→ **Instructions**
[a] Render this sentence from the 1001 Spikes review in Spanish: "Collecting enough skulls will unlock new outfits, new characters and even new game modes."
[b] Please transcribe the 1001 Spikes review between "Between the broken" and "in the rough.", inclusive.
[c] Summarize the 1001 Spikes review in two sentences.

** Opening Text section block **

Review: 1001 Spikes (Wii U eShop)

All your spike are belong to us

Between the broken English text, 8-bit sprites and brutal, unforgiving difficulty, it's easy to think of the Nicalis-published 1001 Spikes as a long-forgotten NES gem. While certainly not for everyone, it's a rich, rewarding (and punishing) addition to the Wii U eShop library. This modern-retro platformer is certainly a gem, but a few quirks make it more of a diamond in the rough.

1001 Spikes is a supremely difficult puzzle platformer in which players initially play as Aban Hawkins, an Indiana Jones-like spelunker with a chip on his shoulder; he can shoot arrows, push blocks, and perform a low jump and high jump. Unfortunately, these abilities just barely equip Aban for his journey into the Ukampa Temple, which is filled to the brim with deathtraps and hazards that will kill him with just one hit. While players will die in 1001 Spikes — and they will die often — they are given 1001 lives to start the game with, and more can be earned throughout the game.

The objective of each level is deceptively simple: grab the key, make it to the exit and breathe a sigh of relief; each stage has an optional golden skull to collect which grants an extra life. Collecting enough skulls will unlock new outfits, new characters and even new game modes. While reaching each golden skull adds significantly to the already-painful difficulty level, it's hard not to get excited when a message flashes that a new game mode has been unlocked, or that a familiar face is now playable. Early on, we were able to unlock CommanderVideo of the BIT.TRIP series, and were delighted to find that when playing as him the music changed to the signature chiptunes of that franchise, getting more lively with each success. Grabbing the golden skull and the key unleashed the rainbow that fans loved in BIT.TRIP Runner, which was a great surprise.

** Closing Text section block **
** Opening Extracted material block **

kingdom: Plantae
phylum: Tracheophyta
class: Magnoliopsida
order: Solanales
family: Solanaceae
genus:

** Closing Extracted material block **

→ **Responses by task**
[a] Reunir suficientes calaveras desbloqueará nuevos atuendos, nuevos personajes e incluso nuevos modos de juego.

[b]
Between the broken English text, 8-bit sprites and brutal, unforgiving difficulty, it's easy to think of the Nicalis-published 1001 Spikes as a long-forgotten NES gem. While certainly not for everyone, it's a rich, rewarding (and punishing) addition to the Wii U eShop library. This modern-retro platformer is certainly a gem, but a few quirks make it more of a diamond in the rough.

[c] 1001 Spikes is a supremely difficult, rewarding puzzle platformer on the Wii U eShop in which players start as Aban Hawkins, who faces the deathtrap-filled Ukampa Temple with 1001 lives. Each level requires grabbing a key and reaching the exit, and optional golden skulls grant extra lives and unlock new outfits, characters such as CommanderVideo of the BIT.TRIP series, and new game modes.